» **THINGS TO DO**:
- A) In the personal post about TV shows and a vertigo episode, which actor plays the detective in Death and Other Details?
- B) Continue the personal post about TV shows and a vertigo episode from its last sentence.

» **DOCUMENT SEGMENT**:
I started watching the popular Apothecary Diaries anime series that Netflix has been aggressively pushing, and it’s not bad! Essentially a medical procedural set in ancient China, with other dramatic hooks like a super-competent main character who wants to stay invisible but can’t help stepping in to fix things, plus royal court politics.
After watching The Woman in Cabin 10 last week, we looked for more murder stories on boats and started on Death and Other Details (a murder on a cruise ship) before finding out it was canceled after one season. Still, it’s been okay and stars Mandy Patinkin as the detective.
If you’d asked me about Death and Other Details a few days ago, I might have said it was “pretty good”. But after watching the first two episodes of Apple TV’s new tentpole series, Pluribus, the bar is now insanely high. Don’t read anything about it, not even Hideo Kojima’s reaction tweet, just go straight into watching it on the nicest screen you can find. Based on what I’ve seen so far, this is looking like the kind of show I’ll think about long after it’s over.
I saw a doctor about last week’s vertigo episode, and they concurred with my internet research that it was most likely a case of BPPV. Apparently, it really does “just happen” to anyone and they see quite a few cases of it. I was told to watch my salt intake and blood pressure, and see if the vertigo occurs “too often”, which might indicate a need for further scans.

» **DATA EXCERPTS**:
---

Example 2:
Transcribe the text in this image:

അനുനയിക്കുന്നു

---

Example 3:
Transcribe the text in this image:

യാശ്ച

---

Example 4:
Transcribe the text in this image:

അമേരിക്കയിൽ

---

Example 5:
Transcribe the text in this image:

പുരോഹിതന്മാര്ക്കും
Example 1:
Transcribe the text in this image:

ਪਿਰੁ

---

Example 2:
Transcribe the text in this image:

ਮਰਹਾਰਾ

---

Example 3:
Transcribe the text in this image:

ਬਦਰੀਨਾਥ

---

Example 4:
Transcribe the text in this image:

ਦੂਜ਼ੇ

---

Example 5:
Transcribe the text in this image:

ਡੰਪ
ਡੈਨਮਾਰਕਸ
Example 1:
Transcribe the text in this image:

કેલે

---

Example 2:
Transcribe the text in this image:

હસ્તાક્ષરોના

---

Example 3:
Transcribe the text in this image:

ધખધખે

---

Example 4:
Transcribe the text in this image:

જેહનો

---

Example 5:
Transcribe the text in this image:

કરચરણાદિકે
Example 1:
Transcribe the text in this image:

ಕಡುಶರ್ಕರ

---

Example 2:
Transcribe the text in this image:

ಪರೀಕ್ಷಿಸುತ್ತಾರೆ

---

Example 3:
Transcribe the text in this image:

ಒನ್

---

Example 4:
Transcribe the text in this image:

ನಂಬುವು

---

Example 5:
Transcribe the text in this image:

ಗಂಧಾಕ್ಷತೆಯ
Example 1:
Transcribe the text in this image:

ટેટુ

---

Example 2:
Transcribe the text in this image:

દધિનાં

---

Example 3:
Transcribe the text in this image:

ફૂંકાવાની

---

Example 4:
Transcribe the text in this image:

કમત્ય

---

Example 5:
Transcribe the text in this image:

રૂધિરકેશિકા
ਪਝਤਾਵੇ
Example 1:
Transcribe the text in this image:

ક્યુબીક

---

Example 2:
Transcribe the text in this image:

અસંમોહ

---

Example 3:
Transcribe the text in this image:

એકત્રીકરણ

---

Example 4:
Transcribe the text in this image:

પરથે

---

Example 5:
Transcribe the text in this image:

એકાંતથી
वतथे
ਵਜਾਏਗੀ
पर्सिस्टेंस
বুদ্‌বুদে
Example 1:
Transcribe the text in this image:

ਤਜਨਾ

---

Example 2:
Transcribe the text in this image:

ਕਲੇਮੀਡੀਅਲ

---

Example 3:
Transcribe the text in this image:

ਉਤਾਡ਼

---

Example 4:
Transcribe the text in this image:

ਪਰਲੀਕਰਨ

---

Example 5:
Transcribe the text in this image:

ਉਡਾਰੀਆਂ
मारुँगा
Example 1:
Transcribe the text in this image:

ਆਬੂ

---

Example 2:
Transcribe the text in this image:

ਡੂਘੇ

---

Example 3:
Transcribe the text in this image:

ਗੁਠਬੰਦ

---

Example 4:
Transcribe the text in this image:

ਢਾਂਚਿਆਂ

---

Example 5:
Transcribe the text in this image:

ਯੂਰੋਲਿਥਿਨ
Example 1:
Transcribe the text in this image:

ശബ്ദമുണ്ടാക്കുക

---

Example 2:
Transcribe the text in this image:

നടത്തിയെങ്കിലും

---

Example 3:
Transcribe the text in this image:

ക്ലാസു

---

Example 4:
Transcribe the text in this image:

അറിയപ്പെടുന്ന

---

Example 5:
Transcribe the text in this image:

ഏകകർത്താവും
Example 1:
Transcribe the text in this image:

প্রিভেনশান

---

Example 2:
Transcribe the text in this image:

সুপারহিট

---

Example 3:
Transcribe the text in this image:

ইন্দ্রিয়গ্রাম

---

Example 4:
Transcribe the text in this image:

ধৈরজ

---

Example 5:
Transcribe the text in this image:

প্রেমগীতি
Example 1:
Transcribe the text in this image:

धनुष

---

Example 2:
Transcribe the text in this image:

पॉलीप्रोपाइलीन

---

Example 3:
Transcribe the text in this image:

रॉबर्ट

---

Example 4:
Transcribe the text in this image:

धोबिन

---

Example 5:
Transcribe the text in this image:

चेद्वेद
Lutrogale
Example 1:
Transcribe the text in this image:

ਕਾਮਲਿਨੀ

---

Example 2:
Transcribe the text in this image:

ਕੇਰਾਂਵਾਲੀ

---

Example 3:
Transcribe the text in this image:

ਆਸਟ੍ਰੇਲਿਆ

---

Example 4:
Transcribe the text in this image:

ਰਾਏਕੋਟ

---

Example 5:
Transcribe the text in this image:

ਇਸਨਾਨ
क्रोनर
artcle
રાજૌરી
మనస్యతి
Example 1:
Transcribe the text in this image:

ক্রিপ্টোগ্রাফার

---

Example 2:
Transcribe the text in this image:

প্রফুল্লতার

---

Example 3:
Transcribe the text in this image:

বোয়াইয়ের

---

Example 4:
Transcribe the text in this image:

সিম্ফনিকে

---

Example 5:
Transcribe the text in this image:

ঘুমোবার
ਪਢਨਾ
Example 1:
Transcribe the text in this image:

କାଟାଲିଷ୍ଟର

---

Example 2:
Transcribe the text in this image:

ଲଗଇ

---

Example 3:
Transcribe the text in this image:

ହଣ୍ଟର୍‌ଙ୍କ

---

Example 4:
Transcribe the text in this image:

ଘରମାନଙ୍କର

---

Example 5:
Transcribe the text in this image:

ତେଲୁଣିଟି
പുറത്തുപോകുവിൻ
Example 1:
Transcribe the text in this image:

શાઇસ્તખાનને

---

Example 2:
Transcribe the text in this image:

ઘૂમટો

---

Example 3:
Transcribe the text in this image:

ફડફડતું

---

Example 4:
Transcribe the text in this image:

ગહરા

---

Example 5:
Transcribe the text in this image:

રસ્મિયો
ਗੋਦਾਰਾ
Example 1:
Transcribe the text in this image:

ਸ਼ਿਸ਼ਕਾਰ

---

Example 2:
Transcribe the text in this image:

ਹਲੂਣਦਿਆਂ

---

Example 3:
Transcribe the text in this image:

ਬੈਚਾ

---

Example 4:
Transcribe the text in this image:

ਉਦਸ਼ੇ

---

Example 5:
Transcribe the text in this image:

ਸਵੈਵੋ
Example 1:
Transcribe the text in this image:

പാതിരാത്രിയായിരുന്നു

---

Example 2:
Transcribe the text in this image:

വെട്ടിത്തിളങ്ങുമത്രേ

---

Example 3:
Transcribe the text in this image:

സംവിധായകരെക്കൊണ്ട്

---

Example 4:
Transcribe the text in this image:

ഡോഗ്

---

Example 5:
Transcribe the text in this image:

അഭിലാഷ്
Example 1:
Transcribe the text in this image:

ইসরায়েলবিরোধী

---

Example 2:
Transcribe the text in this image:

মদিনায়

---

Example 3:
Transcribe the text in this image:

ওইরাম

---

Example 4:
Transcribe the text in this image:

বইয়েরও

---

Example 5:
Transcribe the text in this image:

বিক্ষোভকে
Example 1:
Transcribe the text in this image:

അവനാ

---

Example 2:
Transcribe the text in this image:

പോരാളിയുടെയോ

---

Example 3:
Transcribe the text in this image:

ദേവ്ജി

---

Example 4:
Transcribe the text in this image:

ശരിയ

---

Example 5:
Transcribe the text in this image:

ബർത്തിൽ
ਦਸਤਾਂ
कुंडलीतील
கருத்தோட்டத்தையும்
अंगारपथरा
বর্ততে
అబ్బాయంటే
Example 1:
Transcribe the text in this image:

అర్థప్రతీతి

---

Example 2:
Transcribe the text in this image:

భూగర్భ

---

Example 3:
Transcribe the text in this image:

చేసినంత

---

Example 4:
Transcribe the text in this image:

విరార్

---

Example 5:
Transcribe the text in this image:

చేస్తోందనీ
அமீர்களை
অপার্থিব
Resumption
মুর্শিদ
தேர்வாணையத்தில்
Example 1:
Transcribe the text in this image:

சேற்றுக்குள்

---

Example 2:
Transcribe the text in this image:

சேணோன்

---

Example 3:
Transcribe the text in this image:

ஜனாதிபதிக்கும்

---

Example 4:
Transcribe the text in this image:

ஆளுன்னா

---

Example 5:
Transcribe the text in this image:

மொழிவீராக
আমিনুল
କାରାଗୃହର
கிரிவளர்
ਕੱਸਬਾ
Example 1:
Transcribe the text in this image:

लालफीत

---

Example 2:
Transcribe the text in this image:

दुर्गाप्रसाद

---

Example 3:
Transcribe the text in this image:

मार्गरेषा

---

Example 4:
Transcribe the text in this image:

» **ANSWERS PER TASK**:
- A) Mandy Patinkin

- B)
The doctor was surprised when I explained that we’d performed the Epley maneuver at home with a YouTube video, and said that it was probably what they’d be doing for me now if I’d still had symptoms. I didn’t explain that it had essentially been an AI consultation, because I didn’t want to get lectured about how they can be wrong. Not saying it’s a good idea, but it helped until I could get an appointment with a real doctor.
After the doctor’s visit, I decided to have breakfast at Starbucks, a thing I used to do too often when I went in to the office. But in light of the advice I’d just been given about eating less sodium and watching my blood pressure, I opted for an egg white wrap instead of the rosemary chicken croissant that I really wanted, and it was unsatisfying. Is that what I have to look forward to now in old age? Just healthy compromises and remembering the good old days of eating crap?
As if eating in revenge, we had a huge dinner with Alex at a place called “La Vache!” the following night. They run a simple concept: S$68/person for a salad, ribeye steak, and unlimited French fries. Cocktails are S$26 and pretty substantial. There are also desserts if you have room, including gelato from Messina down the road. Reader, I had a lot of fries and thereby a lot of sodium. So much so I’ve spent the rest of the week trying to up my water intake to make up for it.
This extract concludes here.